Organizzatori, promoter, tecnici, funzionari, amministrativi, tutti hanno le proprie valide motivazioni. Ma forse è arrivato il momento di mettere in discussione il sistema su cui quelle motivazioni si sono fondate. Sarebbe auspicabile che tutte le parti in causa si riunissero e ripensassero alle loro sorti con un piano a lungo termine. Di positivo speriamo di poterci portare dietro la consapevolezza che non esiste spettacolo senza persone che lo realizzino. Sarebbe già un’ottima base di partenza!
Umberto Bonanni, Beat Festival:
Avrei voluto che si lavorasse durante questo pit-stop forzato e anche in quest’anno che definirei di safety-car da parte delle istituzioni. Attendiamo risposte. Invece sul lato del comparto ho visto una notevole solidarietà e vicinanza tra tutti gli attori di questo complesso settore attraverso iniziative continue di call e di redazione di documenti unitari in cui c’è molta convergenza. L’elemento principale, come dicevo peraltro qualche giorno fa a un collega, è ridisegnare il confine tra “cultura” (le produzioni assistite del teatro e della musica “colta”) e l’”industria” cioè chi, come noi, lavora sul mercato sebbene in alcuni casi con sostegno pubblico.
Il meccanismo del FUS così come è ora è anacronistico. Va incluso chi riesce a costruire prodotti culturali che hanno una sostenibilità economica e producono ricadute economiche sui comparti limitrofi (turismo, marketing territoriale, etc.) a mio parere con un focus sui processi, sull’efficienza, sulla continuità delle iniziative e anche, direi, sui numeri di pubblico che producono.

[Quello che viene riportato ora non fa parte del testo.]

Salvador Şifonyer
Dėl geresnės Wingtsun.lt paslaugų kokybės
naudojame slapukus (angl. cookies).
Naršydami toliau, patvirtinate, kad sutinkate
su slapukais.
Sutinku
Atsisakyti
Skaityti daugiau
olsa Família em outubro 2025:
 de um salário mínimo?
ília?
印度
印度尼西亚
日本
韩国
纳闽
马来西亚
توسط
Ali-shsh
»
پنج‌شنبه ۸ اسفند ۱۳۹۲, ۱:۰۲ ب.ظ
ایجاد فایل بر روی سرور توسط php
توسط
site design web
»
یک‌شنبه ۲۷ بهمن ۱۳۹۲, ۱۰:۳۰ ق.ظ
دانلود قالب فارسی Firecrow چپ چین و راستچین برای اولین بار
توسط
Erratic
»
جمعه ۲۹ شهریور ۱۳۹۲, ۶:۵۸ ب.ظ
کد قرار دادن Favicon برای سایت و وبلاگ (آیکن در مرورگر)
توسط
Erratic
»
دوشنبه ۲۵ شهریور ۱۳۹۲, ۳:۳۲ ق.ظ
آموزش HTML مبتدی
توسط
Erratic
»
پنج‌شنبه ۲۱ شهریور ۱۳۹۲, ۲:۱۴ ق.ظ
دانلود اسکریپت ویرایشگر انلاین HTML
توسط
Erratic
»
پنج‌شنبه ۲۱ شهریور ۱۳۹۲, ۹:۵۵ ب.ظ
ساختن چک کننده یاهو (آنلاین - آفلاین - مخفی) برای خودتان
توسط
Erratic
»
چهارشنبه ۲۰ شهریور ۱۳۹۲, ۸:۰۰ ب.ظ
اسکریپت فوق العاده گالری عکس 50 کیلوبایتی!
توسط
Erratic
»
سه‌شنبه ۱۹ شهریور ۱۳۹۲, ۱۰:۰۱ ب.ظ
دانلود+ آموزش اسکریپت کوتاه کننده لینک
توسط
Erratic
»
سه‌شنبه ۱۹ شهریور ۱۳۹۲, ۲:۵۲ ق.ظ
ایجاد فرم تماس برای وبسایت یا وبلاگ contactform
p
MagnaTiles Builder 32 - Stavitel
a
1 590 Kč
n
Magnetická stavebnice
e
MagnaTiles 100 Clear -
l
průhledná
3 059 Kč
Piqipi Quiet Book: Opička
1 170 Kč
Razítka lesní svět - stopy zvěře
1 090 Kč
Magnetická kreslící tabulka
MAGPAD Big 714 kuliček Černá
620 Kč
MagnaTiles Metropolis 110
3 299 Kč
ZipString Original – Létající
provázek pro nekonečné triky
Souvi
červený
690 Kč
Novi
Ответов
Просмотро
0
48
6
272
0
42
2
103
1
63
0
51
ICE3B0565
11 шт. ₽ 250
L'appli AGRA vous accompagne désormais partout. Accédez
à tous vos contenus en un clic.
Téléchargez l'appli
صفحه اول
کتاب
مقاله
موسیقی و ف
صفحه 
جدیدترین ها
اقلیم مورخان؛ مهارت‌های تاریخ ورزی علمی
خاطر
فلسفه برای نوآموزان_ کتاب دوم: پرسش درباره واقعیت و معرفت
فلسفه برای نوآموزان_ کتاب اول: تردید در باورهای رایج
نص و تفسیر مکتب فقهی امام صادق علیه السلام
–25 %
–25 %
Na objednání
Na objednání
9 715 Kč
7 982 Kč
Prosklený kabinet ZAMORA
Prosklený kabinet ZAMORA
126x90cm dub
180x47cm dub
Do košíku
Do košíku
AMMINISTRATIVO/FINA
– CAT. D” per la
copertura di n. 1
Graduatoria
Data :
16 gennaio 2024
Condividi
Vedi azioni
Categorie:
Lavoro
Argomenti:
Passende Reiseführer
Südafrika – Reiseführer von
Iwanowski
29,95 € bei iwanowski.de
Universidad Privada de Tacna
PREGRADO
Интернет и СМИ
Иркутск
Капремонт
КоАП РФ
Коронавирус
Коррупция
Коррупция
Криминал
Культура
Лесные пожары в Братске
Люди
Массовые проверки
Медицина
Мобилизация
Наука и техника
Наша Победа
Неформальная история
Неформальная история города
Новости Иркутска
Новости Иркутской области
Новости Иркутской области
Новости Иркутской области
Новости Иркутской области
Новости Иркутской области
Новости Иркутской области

Con alcune revisioni del cluster amministrativo della musica dal vivo e con certezze maggiori su continuità e condizioni per i singoli festival potremo avere un forte incentivo a investimenti maggiori e a un coinvolgimento maggiore di tutte le figure (aziende, professionisti) che sono nostri partner.
Un conto è disegnare e produrre progetti con un’aspettativa di vita di 10-15 anni, un conto è stare ad aspettare ok e conferme ogni anno. La progettazione di un festival dura da 8 a 12 mesi solo per ciò che riguarda il cast. Ma se vuoi lavorare più profondità sul format e sull’experience serve un’orizzonte almeno a 5-7 anni che permetta di mettere a magazzino strutture scenografiche e sviluppare idee e contenuti con test progressivi.